Saúde – algo saiu muito errado

Por Carlos Alberto
Sardenberg

Comecemos por desejar toda sorte do mundo ao ex-presidente lula.quem já passou por essa doença desgraçada sabe como o momento é difícil, mesmo para os mais fortes. A pessoa precisa se concentrar no tratamento, entender que esta é a sua prioridade, mas também não pode ficar inteiramente nisso. Precisa tocar a vida no tempo possível. Lula começou bem, naquele estilo positivo. Força!
Não vamos, portanto, personalizar a questão. É errado fazer isso. Porém há na praça um tema político, social e econômico do qual já tratamos algumas vezes nesse espaço e que merece a atenção de todos.
Vamos falar francamente: num país que mantém um sistema público de saúde, universal, administrado diretamente pelo governo, é no mínimo embaraçoso que as autoridades da república, sem exceção, busquem tratamento na rede privada.
Não há crime, não é ilegal nem antiético em muitos casos – como no das autoridades que pagam seus próprios planos de saúde. As há situações mais complexas.
O congresso nacional fornece assistência médica praticamente irrestrita a deputados e senadores e, em muitos casos, a seus familiares. Parlamentares são tratados nos melhores hospitais privados – não raro, no exterior -, tudo por conta da casa, quer dizer, tudo por conta dos contribuintes.
Funcionários do poder legislativo federal têm planos de saúde, como muitos outros colegas. O pessoal do ministério da saúde também não se trata no sistema único (SUS), mas na rede privada por um convênio particular. Os militares vão aos hospitais das forças armadas. Resumindo: autoridades e funcionários de um determinado escalão para cima não vão ao SUS. Cuidam-se (e cuidam de seus familiares) nas redes privadas de saúde, com pagamento total ou subsídio do setor público.
De novo, não é ilegal. O sistema de saúde definido na constituição brasileira é misto. O sistema básico é o público,universal e gratuito, baseado no princípio de que a saúde é direito do cidadão e dever do estado. Subsidiariamente, os constituintes admitiram um sistema privado, como acessório.
E foi por pouco. Havia um forte viés estatizante entre os constituintes de 1988. A tendência era de eliminar o sistema privado, de tal modo que todos os hospitais e clínicas passariam ao controle público.
Depois, diante do óbvio exagero dessa proposta – e diante de seu custo, pois seria preciso pagar indenizações para estatizar-, passou-se a admitir que a rede privada então existente poderia continuar, porém sem expansão.
Após muita negociação, saiu o texto que consagra o sistema único de saúde, mas aceita um sistema privado acessório e, de algum modo, controlado e supervisionado pelo estado.
Atualmente, esse sistema “acessório” atende quase 50 milhões de brasileiros, na maioria por meio dos planos de saúde e seguros de saúde.

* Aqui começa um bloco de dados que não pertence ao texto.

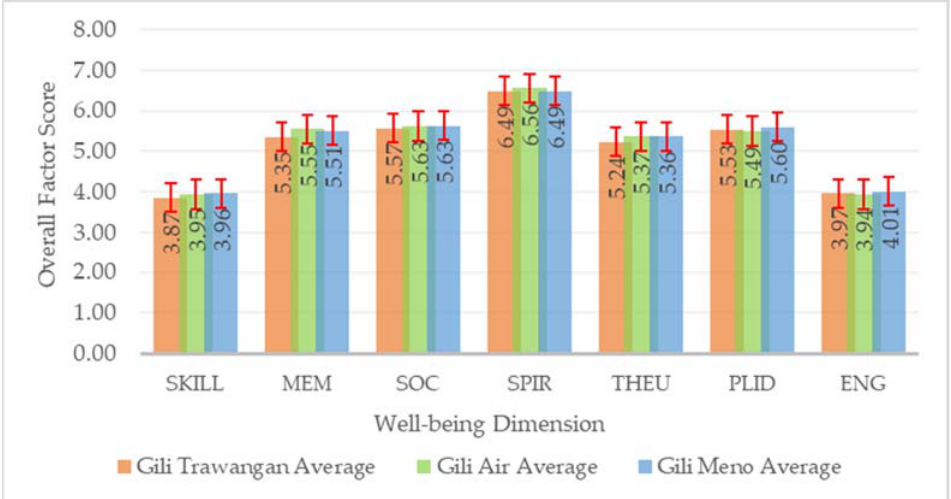
Figure 12. Overall factor scores averages and standard deviation for each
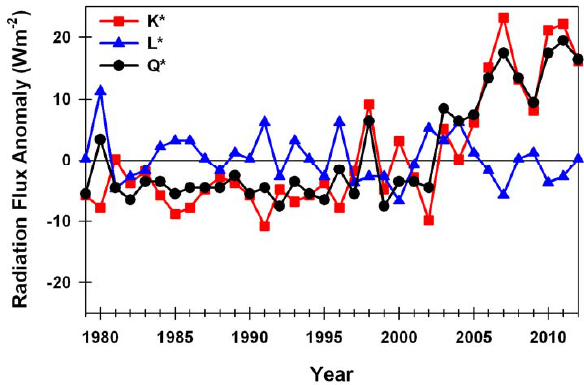
Figure 9. Time series of NARR mean June through September (JJAS) net shortwave, net Fig. 9. Time series of NARR mean June through September (JJAS) longwave and net all-wave (Q*) radiation anomalies (Wm -2 ) in the Canadian Arctic Archipelago, 1979-2012. Anomalies calculated with respect to the 1981-2010 climatology. net shortwave ( K ∗ ), net longwave ( L ∗ ) and net all-wave ( Q ∗ ) ra- diation anomalies (Wm − 2 ) in the Canadian Arctic Archipelago, 1979–2012. Anomalies calculated with respect to the 1981–2010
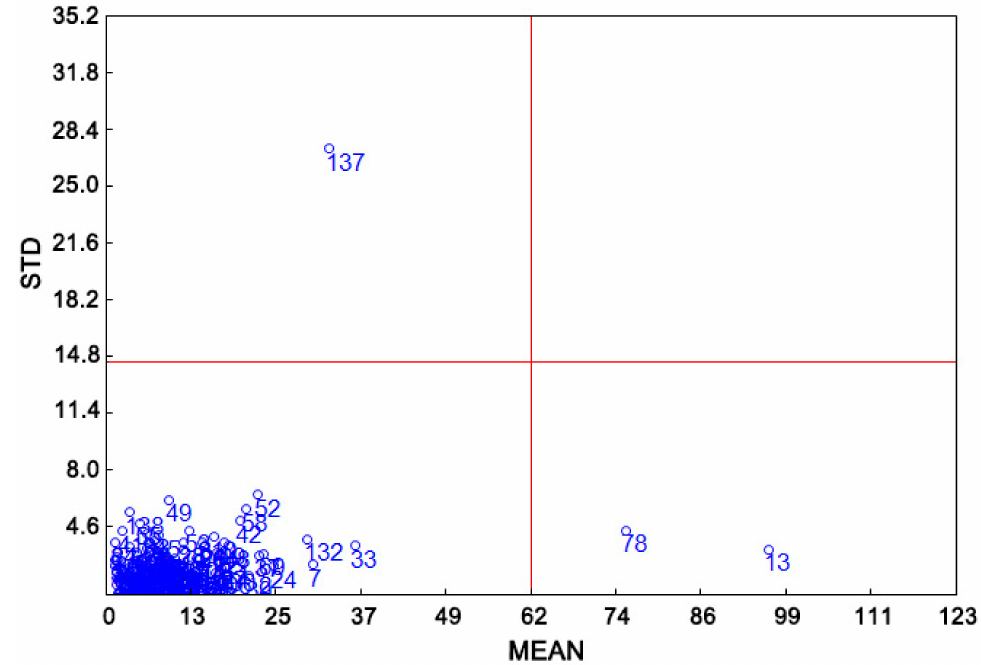
Figure 3. Outlier identification by using Monte Carlo cross-validation method.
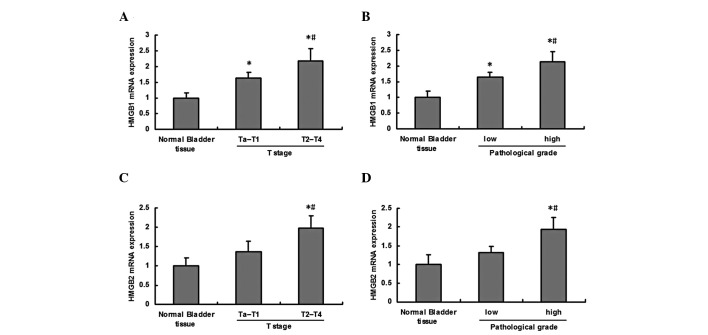
Real-time polymerase chain reaction (PCR) analysis of high mobility group box 1 (HMGB1) and HMGB2 mRNA expression in bladder carcinoma (BCa). (A) HMGB1 mRNA expression in BCa with different tumor (T) stages. (B) HMGB1 mRNA expression in BCa with different pathological grades. (C) HMGB2 mRNA expression in BCa with different T stages. (D) HMGB2 mRNA expression in BCa with different pathological grades. *P<0.05 vs. normal bladder urothelium, #P<0.05 vs. Ta-T1 stage or low pathological grade.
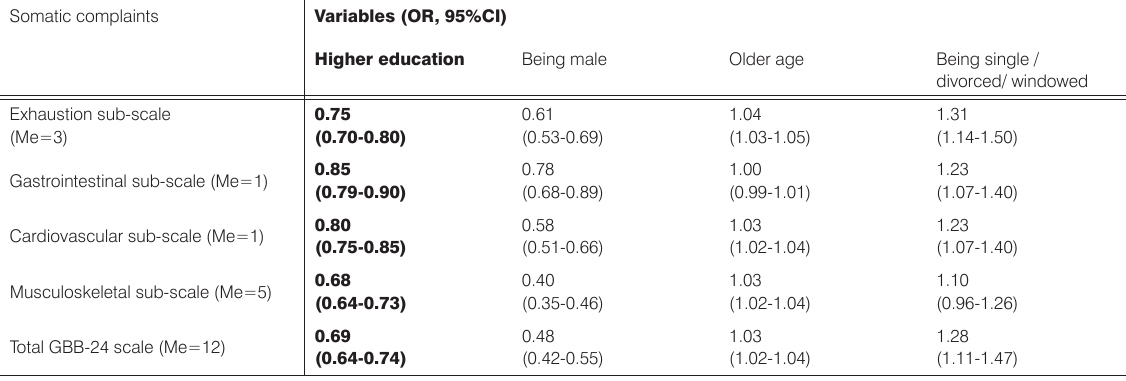
Table 3. Logistic regression analysis of the relation between high levels of somatic symptoms (sub-scales and total), education, age and marital status. Somatic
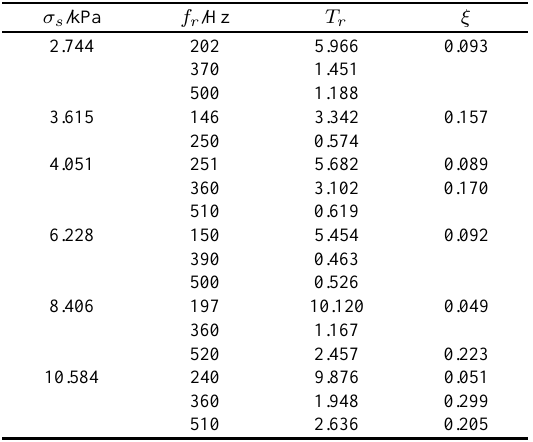
Table 3 Vibration transmissibility of honeycomb paperboard ( T = 30 mm)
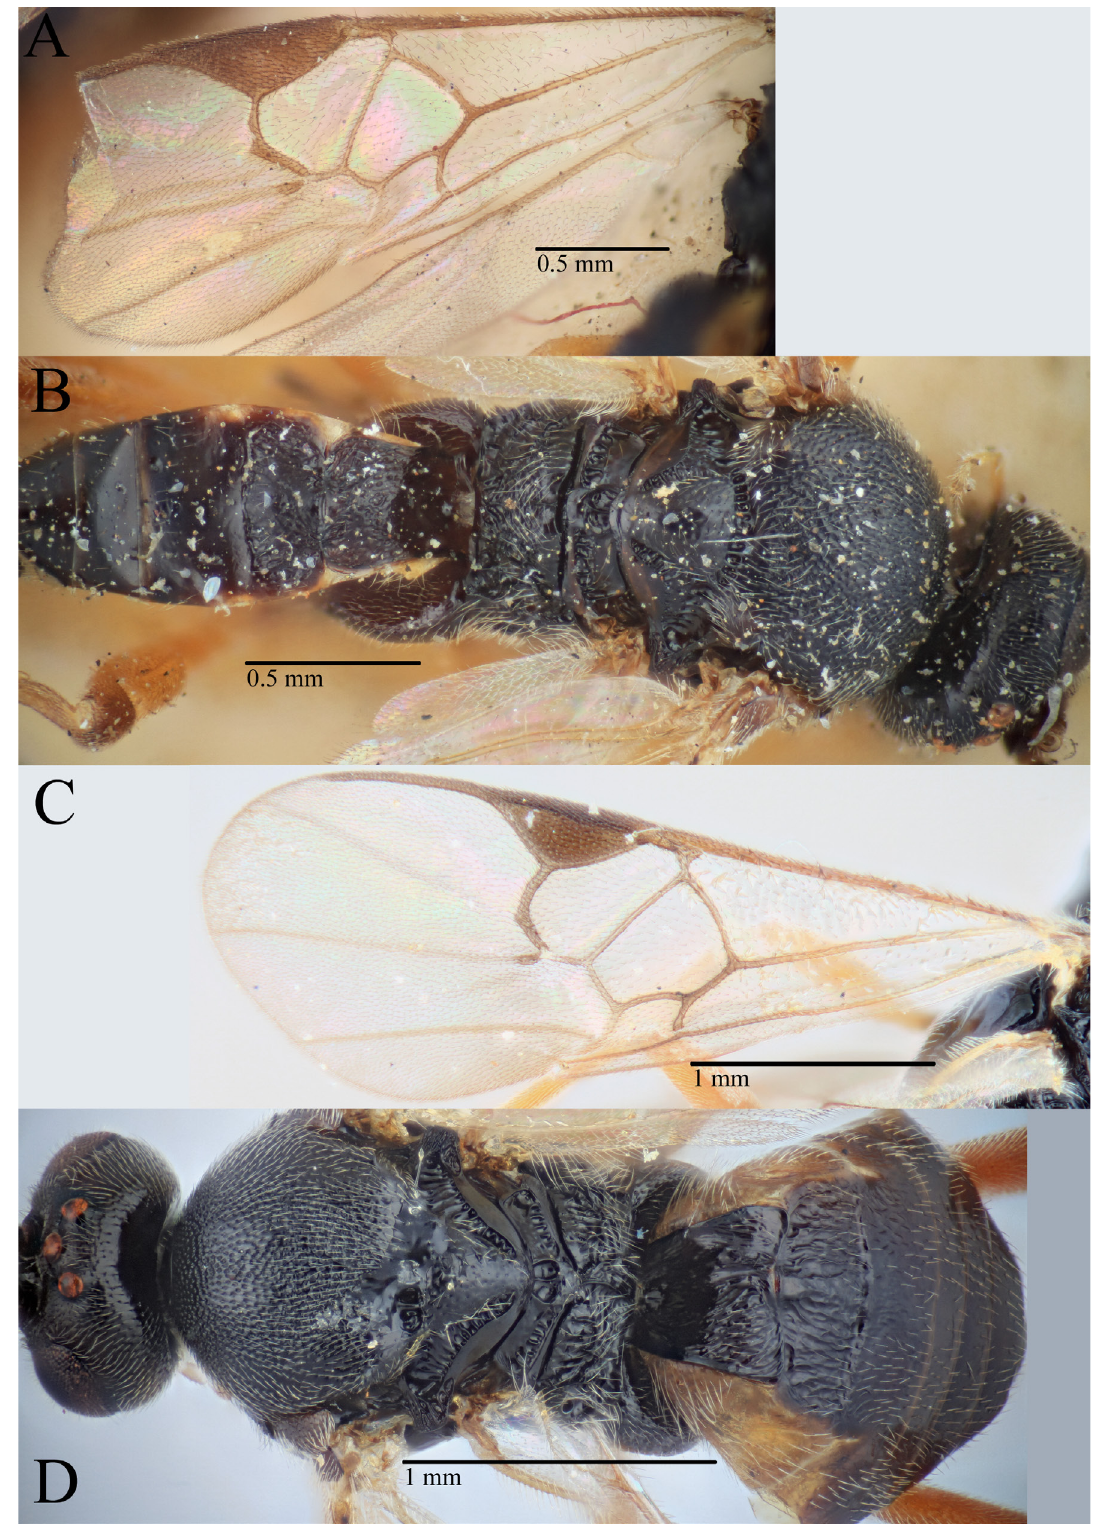
Fig. 23. A–B . Cotesia philoeampa (Cameron, 1911), lectotype, ♀ (NHMUK 3.c.997). A . Fore wing. B . Habitus in dorsal view. C–D . C. rubecula (Marshall, 1885), ♀, Urrbrae (WINC). C . Fore wing D . Habitus in dorsal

Mais do que isso. Como demonstram pesquisas feitas com as novas classes médias, um dos sonhos dessas famílias emergentes é justamente poder pagar o plano de saúde para escapar do SUS. (além de também poder pagar uma escola particular.).
Portanto, sem esse sistema privado, a saúde brasileira simplesmente entraria em colapso, milhões de pessoas seriam prejudicadas. Logo, esse “acessório” deveria ser tratado como essencial.
E, no entanto, as autoridades reguladoras nos governos Lula e Dilma mantêm uma atitude, digamos de bronca pesada com o setor privado. Para resumir: controlam o preço das mensalidades e exigem a prestação de cada vez mais serviços; e limitam a receita e impõem a ampliação do atendimento, ou seja, dos gastos.
É como se esse sistema privado tivesse de ser punido.
Por quê? Ora, porque é a demonstração concreta dos fracassos do SUS. O pretexto, como sempre, é de que o sistema precisa de regulação e que os consumidores (pacientes) devem ser protegidos da sanha de lucro das companhias privadas.
Mas o que conseguem? Uma piora do serviço nos planos e seguros mais acessíveis para as classes médias e o encarecimento brutal daqueles que dão direito à medicina fornecida por hospitais como o Sírio-Libanês.
Assim, quem pode ser curado nos hospitais de ponta? Os muitos ricos, que pagam diretamente; as famílias de renda alta, que podem pagar planos e seguros de ponta; empregados de boas companhias privadas, que pagam parte das mensalidades; e autoridades, funcionários públicos de escalão elevado e políticos lá de cima, financiados pelos órgãos públicos, ou seja, pelos contribuintes.
Classes médias já vão para os hospitais de segundo nível. E o povão vai para as filas do sistema único de saúde, para ser tratado com equipamentos e medicamentos inferiores.
Algo saiu errado, pois há sistemas públicos de saúde que funcionam melhor que o brasileiro, a custos proporcionais. E também há sistemas privados mais baratos e mais acessíveis do que os nossos.